Devenu grand peintre d'atelier dès 1972, d'une manière singulière mais efficace, grâce à mes Transcriptions en achetant des puzzles de peintures célèbres, que je montais pièce par pièce comme le ferait tout amateur de puzzle, pour les présenter comme peinture originale, puisque faite main, dans les galeries, musées, et autres lieux spécialisés puis plus tard peintre sur le motif, en peignant sur le vif, me fallait, dès lors, devenir grand écrivain. Je m'y étais essayé en 1968, avec les Copies Chroniques, au titre prémonitoire, mais 1985 marque le vrai début des copies avec celle manuscrite de «L'Education sentimentale» de Gustave Flaubert, copie intégrale d'après la version de la Bibliothèque de la Pléiade, commencée le 17 mai 1985 (lendemain du jour anniversaire où Flaubert venait d'achever son manuscrit, le 16 mai 1869), et présentée à la Bibliothèque Nationale à Paris, le 18 novembre 1985 (lendemain du jour anniversaire de la publication de l'édition originale, le 17 novembre 1869). Cette copie dura donc le temps que mit l'œuvre de Flaubert pour passer de l'état de manuscrit à celui de livre. Cette présentation s'accompagnait de dessins et de son. Cette première expérience faite, j'étais curieux de voir ce qu'allait donner la même copie mais d'après une version en livre de poche, cependant cela m'ennuyait de recopier immédiatement L'Education sentimentale, ainsi débuta en 1986, la copie des «Lettres Persanes» de Montesquieu, d'après une version poche, copie restée inachevée. Ce fut alors le tour des «Chants de Maldoror» de Lautréamont. Puis en 1995 j'entrepris la copie de «Fragments d'un discours amoureux» de Roland Barthes sous forme de lettres d'amour envoyées jour après jour, du 4 février au 24 avril 1995 à Claire Chazal, présentatrice du journal télévisé sur TF1, une des chaînes télévisuelles françaises ; 1995 marquait le dixième anniversaire de la mort de Roland Barthes et celui de la première copie de G. C-T.

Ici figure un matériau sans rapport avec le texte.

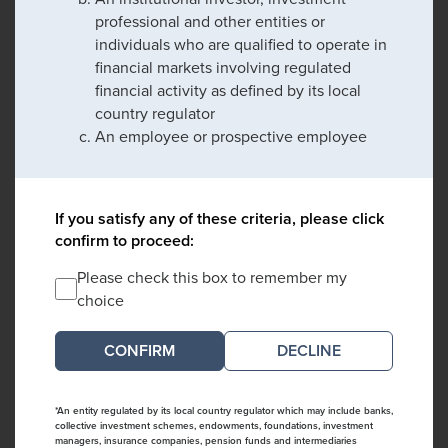
professional and other entities or
individuals who are qualified to operate in
financial markets involving regulated
financial activity as defined by its local
country regulator
An employee or prospective employee
If you satisfy any of these criteria, please click
confirm to proceed:
Please check this box to remember my
choice
DECLINE
*An entity regulated by its local country regulator which may include banks,
collective investment schemes, endowments, foundations, investment
managers, insurance companies, pension funds and intermediaries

Depuis toujours, l'écriture quotidienne d'un journal me manquait cruellement, aucune tentative jamais n'avait abouti, j'allais avoir cinquante ans, il était temps de passer à l'acte. Le 4 juin 1996, jour de mon anniversaire, je m'attaquai à la copie manuscrite des 16 900 pages du «Journal Intime» d'Amiel, tâche gigantesque, impossible à achever, car il me faudrait vivre encore une cinquantaine d'années pour la terminer. Cette copie débuta dans mon atelier permanent au Musée d'art moderne et contemporain de Genève (Mamco), où est visible en permanence, le dernier cahier rempli.
Il ne faut pas croire que ces travaux, tant les Copies que les Transcriptions se font par plaisir ; si je copiais un Journal uniquement dans ce but, j'en choisirais un certainement plus littéraire, comme celui de Léautaud, de Gide, Musil, ou encore de Green, je m'astreins à cette discipline quotidienne m'obligeant à employer mon temps le donner ou perdre à un travail totalement, pour certains, inutile, voire ridicule, en tout cas à «rien de remarquable», comme le prétendait encore Amiel à propos de son journal (20 août 1849).

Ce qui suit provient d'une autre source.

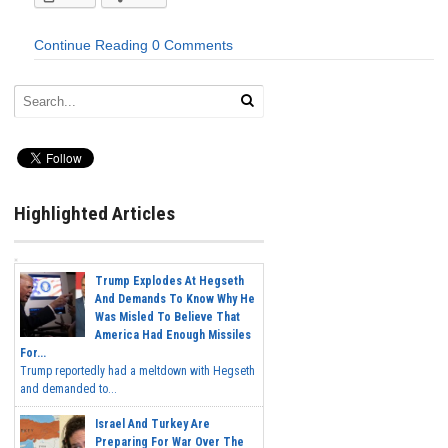
Continue Reading
0 Comments
Highlighted Articles
Trump Explodes At Hegseth
And Demands To Know Why He
Was Misled To Believe That
America Had Enough Missiles
For...
Trump reportedly had a meltdown with Hegseth
and demanded to...
Israel And Turkey Are
Preparing For War Over The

Fin 1996, j'ai commencé la copie de quelques écrits de Malevitch, pour en faire des carrés noirs sur fond blanc, ou des carrés blancs sur fond blanc, suivant l'encre ou le papier employés, réécrivant sans cesse sur les mêmes endroits, puis la courte copie : "Le peintre est un olfactif..." de Marcel Duchamp, mais 1997 fut surtout marqué par le début de la copie, à la main droite (les autres copies étant faites jusqu'à ce jour, de la main gauche), de la «Doublure» de Raymond Roussel.